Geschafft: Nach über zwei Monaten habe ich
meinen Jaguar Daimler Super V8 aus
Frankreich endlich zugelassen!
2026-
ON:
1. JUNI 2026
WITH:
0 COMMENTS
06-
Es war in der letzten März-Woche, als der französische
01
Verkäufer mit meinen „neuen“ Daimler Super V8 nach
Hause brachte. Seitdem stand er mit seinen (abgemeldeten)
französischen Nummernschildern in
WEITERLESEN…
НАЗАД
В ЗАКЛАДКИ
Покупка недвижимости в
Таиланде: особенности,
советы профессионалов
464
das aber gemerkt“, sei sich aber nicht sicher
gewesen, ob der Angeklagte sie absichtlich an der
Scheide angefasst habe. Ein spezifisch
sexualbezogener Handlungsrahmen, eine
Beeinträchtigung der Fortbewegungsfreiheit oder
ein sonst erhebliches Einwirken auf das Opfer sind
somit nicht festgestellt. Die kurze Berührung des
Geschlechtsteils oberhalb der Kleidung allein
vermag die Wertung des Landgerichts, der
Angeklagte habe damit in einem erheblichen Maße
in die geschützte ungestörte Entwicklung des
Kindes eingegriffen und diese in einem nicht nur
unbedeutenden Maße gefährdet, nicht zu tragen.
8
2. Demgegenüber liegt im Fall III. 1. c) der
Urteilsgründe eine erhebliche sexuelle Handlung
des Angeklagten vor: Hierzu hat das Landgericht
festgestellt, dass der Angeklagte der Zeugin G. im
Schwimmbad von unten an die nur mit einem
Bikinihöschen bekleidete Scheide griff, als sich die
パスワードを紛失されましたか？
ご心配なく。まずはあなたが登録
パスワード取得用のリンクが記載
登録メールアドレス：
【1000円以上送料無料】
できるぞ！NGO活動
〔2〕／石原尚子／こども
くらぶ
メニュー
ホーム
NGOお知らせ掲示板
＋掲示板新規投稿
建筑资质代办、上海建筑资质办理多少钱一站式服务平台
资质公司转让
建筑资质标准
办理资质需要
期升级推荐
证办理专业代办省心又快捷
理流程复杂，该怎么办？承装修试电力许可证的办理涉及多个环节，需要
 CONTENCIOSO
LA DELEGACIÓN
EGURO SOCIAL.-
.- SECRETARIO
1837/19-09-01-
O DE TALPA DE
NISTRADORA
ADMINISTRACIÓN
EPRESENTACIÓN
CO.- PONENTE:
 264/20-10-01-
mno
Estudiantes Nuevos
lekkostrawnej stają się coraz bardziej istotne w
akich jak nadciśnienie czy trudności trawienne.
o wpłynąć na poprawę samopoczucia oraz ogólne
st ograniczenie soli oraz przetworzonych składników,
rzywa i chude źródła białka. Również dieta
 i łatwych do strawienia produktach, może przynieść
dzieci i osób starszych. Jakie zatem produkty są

● ABOUT THIS EXERCISE: Output exactly the leading lines of the data, up to and including the line marked by "Geschlechtsteils oberhalb der Kleidung allein".

● EXPECTED ANSWER:
Geschafft: Nach über zwei Monaten habe ich
meinen Jaguar Daimler Super V8 aus
Frankreich endlich zugelassen!
2026-
ON:
1. JUNI 2026
WITH:
0 COMMENTS
06-
Es war in der letzten März-Woche, als der französische
01
Verkäufer mit meinen „neuen“ Daimler Super V8 nach
Hause brachte. Seitdem stand er mit seinen (abgemeldeten)
französischen Nummernschildern in
WEITERLESEN…
НАЗАД
В ЗАКЛАДКИ
Покупка недвижимости в
Таиланде: особенности,
советы профессионалов
464
das aber gemerkt“, sei sich aber nicht sicher
gewesen, ob der Angeklagte sie absichtlich an der
Scheide angefasst habe. Ein spezifisch
sexualbezogener Handlungsrahmen, eine
Beeinträchtigung der Fortbewegungsfreiheit oder
ein sonst erhebliches Einwirken auf das Opfer sind
somit nicht festgestellt. Die kurze Berührung des
Geschlechtsteils oberhalb der Kleidung allein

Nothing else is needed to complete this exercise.